The Agrarian Promotion Law was enacted in 2000 by the government of Alberto Fujimori before he left office. Although it was meant to be temporary, it remained until now. Ousted president Vizcarra, together with the Fujimori-aligned sectors of Congress, recently extended the law until 2031. This extension, and the deepening economic crisis, led thousands to rise up. Workers called for a general strike and blocked roads, demanding the law’s immediate repeal.

The struggle was initiated November 30 by agrarian workers in the northern city of Ica. On December 3 the workers of the northern region of La Libertad joined the protests, followed the next day by mining workers in La Oroya, in central Peru, who blocked the central highway, demanding that the La Oroya metallurgical complex be placed under workers’ control. As a result, the capital city of Lima was cut off.

The workers’ struggles forced Congress, which had already prolonged the discussion on the repeal of the Agrarian Promotion Law, to repeal the law. The repeal had already been endorsed the previous evening by the congressional Economic and Agricultural Commissions.

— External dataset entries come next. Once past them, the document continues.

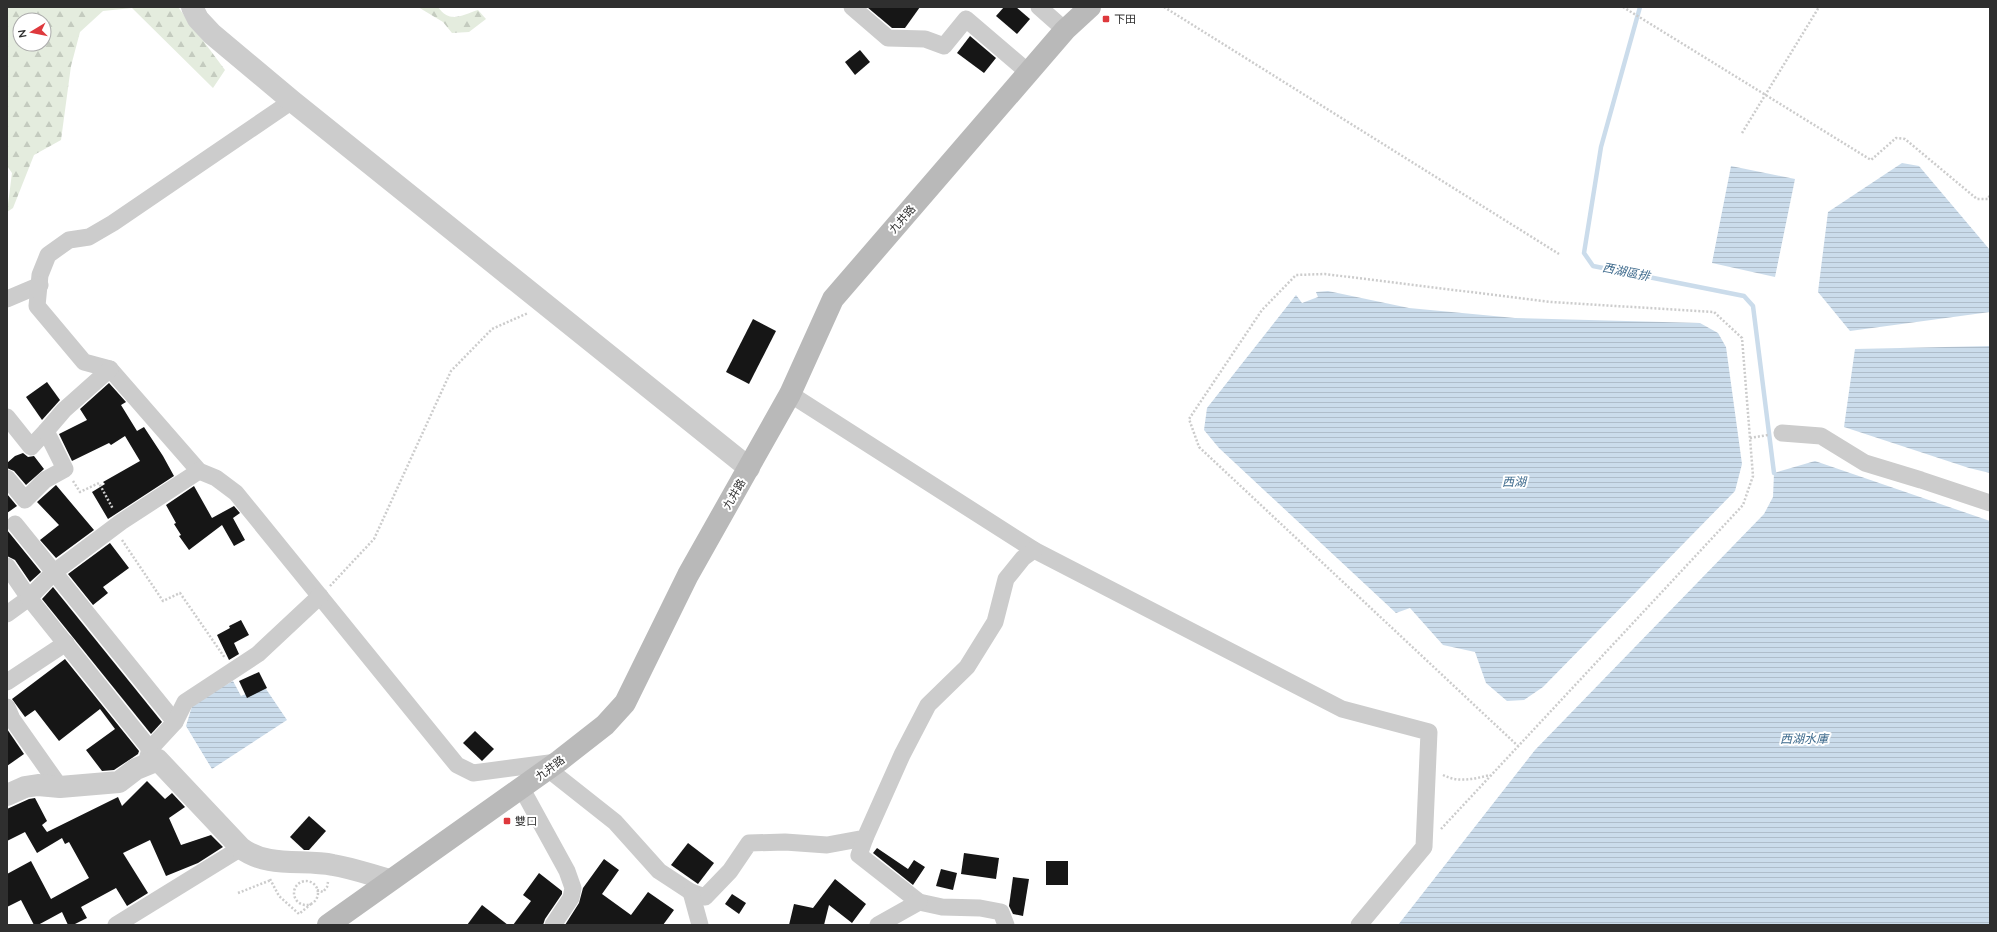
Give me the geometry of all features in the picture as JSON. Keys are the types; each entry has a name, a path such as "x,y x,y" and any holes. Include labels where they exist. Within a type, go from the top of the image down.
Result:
{"main road":[{"name":"九井路","path":"328,925 390,880 522,789 605,725 625,703 688,575 790,394 833,299 1028,72 1065,30 1090,7"}],"street":[{"path":"192,7 198,19 212,34 292,101 749,468"},
{"path":"852,7 888,38 925,39 944,46 966,19 1028,72"},
{"path":"1039,7 1065,30"},
{"path":"292,101 113,223 89,237 69,240 48,255 40,275 37,306 84,362 110,369 199,471 216,478 236,493 457,765 473,774 554,765 615,822 658,871 691,892 705,898 730,871 748,843 785,842 827,845 865,838"},
{"path":"7,299 40,285"},
{"path":"7,416 31,447 64,410 110,369"},
{"path":"790,394 1034,550 1342,709 1429,732 1424,846 1359,925"},
{"path":"46,431 65,469 45,480 25,500 11,528 53,573 175,722"},
{"path":"1782,433 1821,436 1865,463 1990,503"},
{"path":"7,614 30,598 53,573 121,522 199,471"},
{"path":"7,478 25,500"},
{"path":"1006,925 1001,912 980,908 942,906 920,902 858,855 902,755 928,705 967,667 995,622 1006,578 1023,558 1034,550"},
{"path":"7,566 30,598 66,643 148,757 158,760 241,848 252,856 279,861 333,865 390,880"},
{"path":"7,795 38,785 60,786 119,782 148,757 175,722 185,702 258,654 320,596"},
{"path":"7,682 66,643"},
{"path":"7,708 12,719 60,786"},
{"path":"522,789 567,871 573,888 571,898 553,925"},
{"path":"116,925 241,848"},
{"path":"691,892 700,925"},
{"path":"878,925 920,902"}],"path":[{"path":"1164,7 1559,254"},
{"path":"1623,7 1871,160 1896,138 1905,139 1977,199 1988,199 1990,195"},
{"path":"1742,133 1819,7"},
{"path":"1424,846 1518,746 1743,505 1753,476 1742,338 1714,312 1550,302 1325,274 1296,275 1262,310 1189,419 1199,447 1518,746"},
{"path":"320,596 374,539 451,371 492,329 546,305"},
{"path":"1750,438 1764,436"},
{"path":"65,469 80,492 98,484 121,522 119,535 163,601 180,592 233,670"},
{"path":"1427,772 1437,773 1452,780 1474,779 1491,774"},
{"path":"265,876 271,880 279,896 299,914 311,904 316,898 316,887 309,882 301,882 295,888 294,896 300,904 311,904"},
{"path":"238,893 271,880"}],"green space":[{"path":"7,7 178,7 225,70 213,88 132,8 103,11 80,32 71,66 61,140 34,155 13,208 7,212 12,173 7,166"},
{"path":"418,7 438,7 447,15 452,17 461,16 478,10 486,19 469,32 452,33 443,22"}],"water":[{"path":"1902,163 1919,166 1990,250 1990,312 1850,331 1818,292 1828,212"},
{"path":"1731,166 1795,179 1775,277 1712,263"},
{"name":"西湖","path":"1328,291 1409,308 1515,318 1700,323 1718,333 1726,347 1742,464 1735,491 1543,687 1524,700 1507,701 1486,683 1475,652 1443,645 1410,608 1396,613 1219,448 1204,430 1207,408 1296,295 1302,303 1318,297 1316,292"},
{"path":"1990,346 1990,473 1969,468 1844,427 1855,349"},
{"name":"西湖水庫","path":"1815,461 1990,521 1990,925 1398,925 1535,750 1764,514 1773,497 1774,473"},
{"path":"233,681 241,696 264,686 287,720 212,769 186,726 193,703"}],"building":[{"path":"867,7 920,7 905,28 892,28"},
{"path":"1004,7 1016,7 1030,19 1017,34 996,16"},
{"path":"970,36 996,58 984,73 957,53"},
{"path":"860,50 870,62 855,75 845,62"},
{"path":"753,319 776,331 749,384 726,372"},
{"path":"47,382 60,400 42,420 26,397"},
{"path":"109,383 126,402 121,405 137,431 144,427 174,476 108,519 92,492 105,484 103,482 140,461 125,436 111,445 109,443 72,461 59,434 87,420 80,409"},
{"path":"23,453 28,457 34,456 44,469 26,485 14,471 7,468 7,463 15,456"},
{"path":"56,485 94,530 56,558 40,540 59,525 37,502"},
{"path":"194,486 212,518 234,506 240,513 233,518 245,540 234,546 222,525 189,550 179,536 181,535 174,524 176,523 166,505"},
{"path":"7,494 17,506 7,513"},
{"path":"7,530 41,572 30,582 15,560 7,556"},
{"path":"110,543 129,568 103,587 108,593 93,605 68,574"},
{"path":"53,587 162,722 151,734 42,599"},
{"path":"241,620 249,635 234,643 239,654 229,660 217,635 230,628 229,626"},
{"path":"65,659 139,751 138,754 114,770 102,771 86,750 115,729 100,709 59,741 35,710 25,717 12,699"},
{"path":"259,672 267,688 247,698 239,681"},
{"path":"7,729 24,754 7,766"},
{"path":"475,731 494,749 482,761 463,743"},
{"path":"147,781 165,799 172,793 185,807 169,818 181,845 211,835 223,847 198,863 166,876 150,840 123,853 148,893 127,906 116,888 81,907 87,918 73,925 68,925 62,912 38,925 34,925 21,900 7,907 7,874 31,861 51,899 89,878 69,842 65,844 62,838 37,853 25,832 7,841 7,809 29,799 35,798 47,821 42,825 47,832 118,797 122,806"},
{"path":"309,816 326,831 309,850 304,850 290,837"},
{"path":"688,843 714,863 698,884 671,865"},
{"path":"877,848 908,869 914,860 925,867 913,885 873,853"},
{"path":"964,853 999,858 996,879 961,874"},
{"path":"604,859 619,870 602,894 631,915 648,892 674,910 663,925 565,925 579,903 583,888"},
{"path":"1046,861 1068,861 1068,885 1046,885"},
{"path":"941,869 957,873 953,890 936,886"},
{"path":"539,873 562,891 562,894 545,919 543,925 513,925 531,901 523,895"},
{"path":"1013,877 1029,879 1023,916 1013,914 1009,906"},
{"path":"835,879 866,904 852,923 829,905 824,925 789,925 794,904 813,908"},
{"path":"732,894 746,903 739,914 725,904"},
{"path":"482,905 508,925 467,925"}],"waterway":[{"name":"西湖區排","path":"1640,7 1601,147 1584,253 1593,266 1744,296 1753,306 1774,473"}],"place":[{"name":"下田","path":"1106,19"},
{"name":"雙口","path":"507,821"}]}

During this wave of protests Jorge Yemer Muños was killed by the National Police. He was only 20 years old. In the last wave of protests against the undemocratic placing of  Manuel Merino as President, two people were murdered by the police. But this time, the brutal repression of the protests was authorized by the new minister of the interior, Cluber Aliaga Lodtmann, who is under the command of President Sagasti.

The rural workers’ movement is so powerful because, among other things, it has not been led by the bureaucracies that control the workers’ unions. This allowed the workers to advance as far as they did without being co-opted or defeated by the bosses and the state. The strike unleashed the wrath of the agrarian bourgeoisie, who, appealing to the media, unsuccessfully sought to discredit it. The youth and other sectors showed their solidarity during a big mobilization on Friday in Lima.

The agricultural workers’ struggle marks an important moment in Peru’s new political and social era. This era, in turn, is part of the new international scene, determined by a return of class struggle and the deepening of the crisis of the political regimes. This is why the agricultural workers’ struggle gained strength this week, even as other struggles emerged — in addition to the miners, healthcare workers and fired workers from the beverage company AJE have also held demonstrations.

Given these ongoing struggles, we anticipate that the crisis unleashed by Merino’s fall, thanks to the mass mobilizations, has not ended. Rather, the crisis is now beginning to be expressed from another perspective, by a new actor: the working class.